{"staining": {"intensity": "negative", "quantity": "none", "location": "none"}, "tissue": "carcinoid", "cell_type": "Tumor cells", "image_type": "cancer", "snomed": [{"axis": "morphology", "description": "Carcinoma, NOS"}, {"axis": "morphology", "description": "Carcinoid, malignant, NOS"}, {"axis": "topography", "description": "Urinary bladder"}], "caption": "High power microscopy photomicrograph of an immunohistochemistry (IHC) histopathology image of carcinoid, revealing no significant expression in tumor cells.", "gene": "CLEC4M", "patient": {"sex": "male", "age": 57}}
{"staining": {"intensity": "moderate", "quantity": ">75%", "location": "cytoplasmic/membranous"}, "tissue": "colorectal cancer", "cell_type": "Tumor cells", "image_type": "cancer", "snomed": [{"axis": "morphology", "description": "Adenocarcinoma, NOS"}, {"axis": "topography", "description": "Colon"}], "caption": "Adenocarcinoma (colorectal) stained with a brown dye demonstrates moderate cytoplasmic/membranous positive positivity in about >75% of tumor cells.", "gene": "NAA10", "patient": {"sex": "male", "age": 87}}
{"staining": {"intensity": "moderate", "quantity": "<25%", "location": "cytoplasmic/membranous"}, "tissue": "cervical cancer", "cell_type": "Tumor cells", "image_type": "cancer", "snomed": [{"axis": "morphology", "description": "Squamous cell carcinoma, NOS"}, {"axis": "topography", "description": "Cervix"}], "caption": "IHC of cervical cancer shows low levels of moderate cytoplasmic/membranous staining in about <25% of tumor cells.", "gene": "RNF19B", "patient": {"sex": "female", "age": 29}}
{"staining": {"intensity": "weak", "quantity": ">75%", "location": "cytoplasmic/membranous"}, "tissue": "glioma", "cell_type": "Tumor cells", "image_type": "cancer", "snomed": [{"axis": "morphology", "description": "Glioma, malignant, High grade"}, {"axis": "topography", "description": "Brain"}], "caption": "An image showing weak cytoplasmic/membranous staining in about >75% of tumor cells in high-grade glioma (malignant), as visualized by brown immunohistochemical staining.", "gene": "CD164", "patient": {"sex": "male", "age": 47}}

◆ To do
Give back the whole listing above. Keep every character the same.

◆ Worked solution
{"staining": {"intensity": "negative", "quantity": "none", "location": "none"}, "tissue": "carcinoid", "cell_type": "Tumor cells", "image_type": "cancer", "snomed": [{"axis": "morphology", "description": "Carcinoma, NOS"}, {"axis": "morphology", "description": "Carcinoid, malignant, NOS"}, {"axis": "topography", "description": "Urinary bladder"}], "caption": "High power microscopy photomicrograph of an immunohistochemistry (IHC) histopathology image of carcinoid, revealing no significant expression in tumor cells.", "gene": "CLEC4M", "patient": {"sex": "male", "age": 57}}
{"staining": {"intensity": "moderate", "quantity": ">75%", "location": "cytoplasmic/membranous"}, "tissue": "colorectal cancer", "cell_type": "Tumor cells", "image_type": "cancer", "snomed": [{"axis": "morphology", "description": "Adenocarcinoma, NOS"}, {"axis": "topography", "description": "Colon"}], "caption": "Adenocarcinoma (colorectal) stained with a brown dye demonstrates moderate cytoplasmic/membranous positive positivity in about >75% of tumor cells.", "gene": "NAA10", "patient": {"sex": "male", "age": 87}}
{"staining": {"intensity": "moderate", "quantity": "<25%", "location": "cytoplasmic/membranous"}, "tissue": "cervical cancer", "cell_type": "Tumor cells", "image_type": "cancer", "snomed": [{"axis": "morphology", "description": "Squamous cell carcinoma, NOS"}, {"axis": "topography", "description": "Cervix"}], "caption": "IHC of cervical cancer shows low levels of moderate cytoplasmic/membranous staining in about <25% of tumor cells.", "gene": "RNF19B", "patient": {"sex": "female", "age": 29}}
{"staining": {"intensity": "weak", "quantity": ">75%", "location": "cytoplasmic/membranous"}, "tissue": "glioma", "cell_type": "Tumor cells", "image_type": "cancer", "snomed": [{"axis": "morphology", "description": "Glioma, malignant, High grade"}, {"axis": "topography", "description": "Brain"}], "caption": "An image showing weak cytoplasmic/membranous staining in about >75% of tumor cells in high-grade glioma (malignant), as visualized by brown immunohistochemical staining.", "gene": "CD164", "patient": {"sex": "male", "age": 47}}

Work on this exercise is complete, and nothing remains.